The temporary amendment for five substitutes as a temporary measure instead of the regular three should be welcomed by all.
In fact, Barbados Football Association’s Referee’s Manager Mark “Bob” Forde said he believed the move would become a permanent fixture of the game going forward.
“The change should not seriously affect the game going forward. Youth football plays with five substitutes, and in knock-out matches, you’re allowed an extra sub if the game goes into extra time,” he said.
Last week, the world’s football governing body FIFA announced the change agreed upon with the International Football Association Board (IFAB) to make a temporary amendment to the Laws of the Game based on a proposal by FIFA, seeking to protect the players’ welfare.
As such, for competitions started or scheduled to start and end by December 31, the IFAB approved the temporary measure to Law 3, which would allow for a maximum of five substitutes per team.
To avoid disruption to the game, substitutions will remain in its current format; three subs which could also be made at half time.
However, Forde said the only problem he foresaw was how teams would utilize the conditions to make the five substitutes.
“They still only have three stops in the game to make the five substitutes, bearing in mind that you can make the subs at half time. If you make one sub at half time, that leaves you with four. You still have to make those four subs within three stoppages.

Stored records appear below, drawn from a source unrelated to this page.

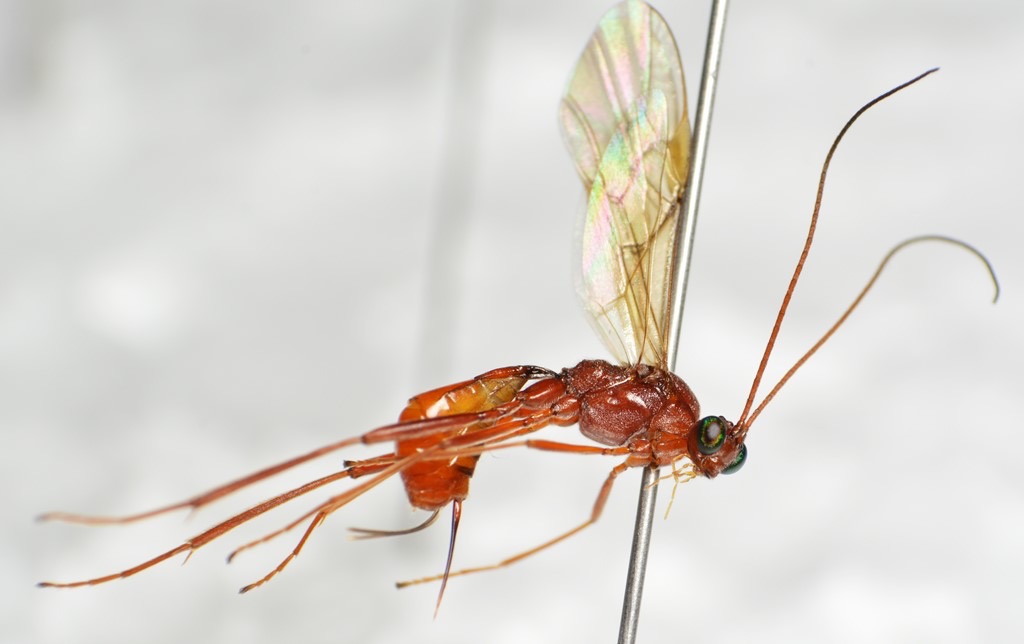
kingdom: Animalia
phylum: Arthropoda
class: Insecta
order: Hymenoptera
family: Braconidae
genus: Zele
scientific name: Zele deceptor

“The coaches will then have to use their creativity to see when it is right to utilize the substitutions. But it will not have an impact on the game in terms of stoppages, because the FIFA conditions stipulate the game can only have three stoppages to make subs, which is the usual thing,” he said.
Forde, a referee with almost four decades of experience under his boots, said he believed people would enjoy this change because of the Covid-19 pandemic more football would be jammed into a shorter space of time.
Using Weymouth Wales as an example he noted they had a slew of 14 players who generally played all the time, with the same substitutions being made. He said this measure would therefore stretch the players and give them enough time to recover.
“If we start back the season, and decide to finish in two months, that will mean they (footballers) would be playing during the week and on weekends. It is going to affect the players physically, so these measures are to assist the players and assist the teams to use more subs over a weak period. It is a good idea and I like it,” he said.
Forde said he thought it would have a positive effect on the game overall: “I think going forward it is something FIFA will eventually make a part of the laws and write it into the rules, and in the future, you will be seeing five substitutes in the game.”
Last March, the IFAB approved a number of changes and amendments to the Laws of the Game.
An 11-page document with the changes was issued following the 133rd Annual General Meeting of the IFAB in Aberdeen, Scotland.
The changes took effect on June 1, 2019.